One note about performance:  there should be not only an
accuracy difference between using perfectly nested radii
and random series, but also a performance difference.  The
package will take advantage of perfect nesting when it is
increasing the radius; instead of iterating over the 
entire data set, it iterates over occupied grid cells.  In
theory, at some point there should be significantly fewer
cells than objects, and this should save time.

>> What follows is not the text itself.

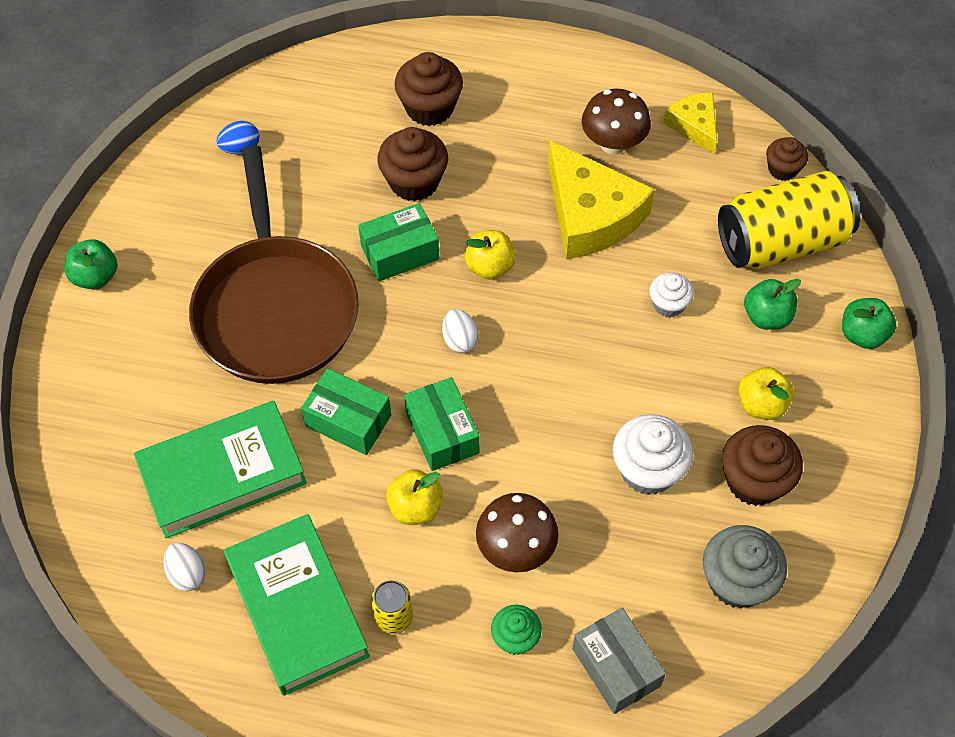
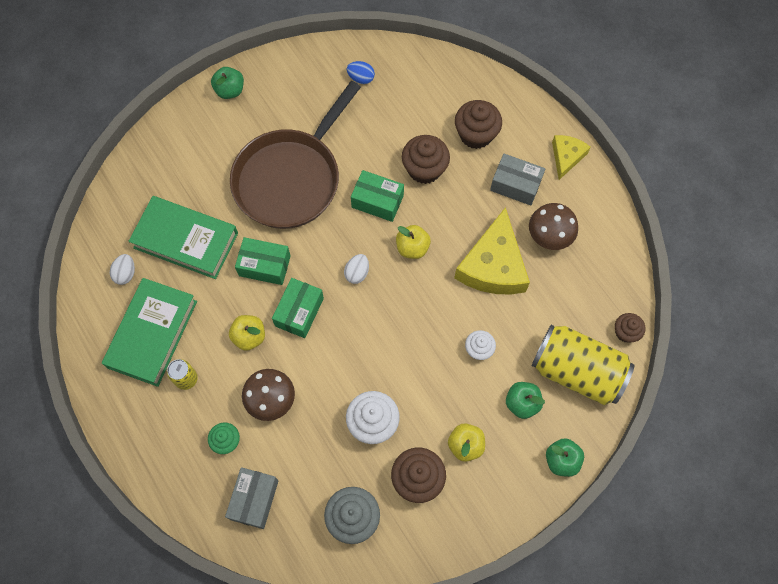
camera: 45 degrees right, 10 degrees up
(348, 421) = (264, 266): green box -> green box turned 60 degrees counterclockwise
(525, 123) = (515, 185): none -> grey box
(694, 125) = (605, 264): yellow cheese -> yellow cheese (566, 157)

Relevant parameters include:
  
* Slow method:
  "method" should be set to slow.  In the scripts, it's '-s'.

  "intervals" indicates how many divisions will be imposed
     before line-fitting.  The default is 20, and it'll
     complain with fewer than 10, since you probably won't
     get good line-fitting with too few.

*  Box-counting:
   "q", the box-counting exponent.  0 is Hausdorff, 2 is
   correlation, and so forth.

   "r_min", "r_max", "r_count":  the minimum, maximum, and
   number of radii to use (at most; the occupancy criteria
   limit this).  The radius multiplier -- the ratio between
   two consecutive radii -- will be computed from these.

   "s_max":  the maximum allowed fraction of *occupied* 
   cells that may be singletons.  If too many of these 
   cells contain just one object, then reducing the 
   radius further isn't terribly meaningful, and we run
   the risk of confusing the line-fitter.

   "o_max":  the maximum allowed fraction of the database
   to be put in one cell.  Once there are many objects in
   just one cell, increasing the radius further may be
   counterproductive.

The defaults, in general, should be seemingly reasonable
values.  In particular, the radii are set up so that the
multiplier is 2, allowing perfect nesting, and the radius
range is overly broad, so many, many data sets should 
fit.  Both s_max and o_max default to 0.95; this may be
too high for effective o_max pruning, but then I'm not 
sure how much of a problem extreme outliers are, yet.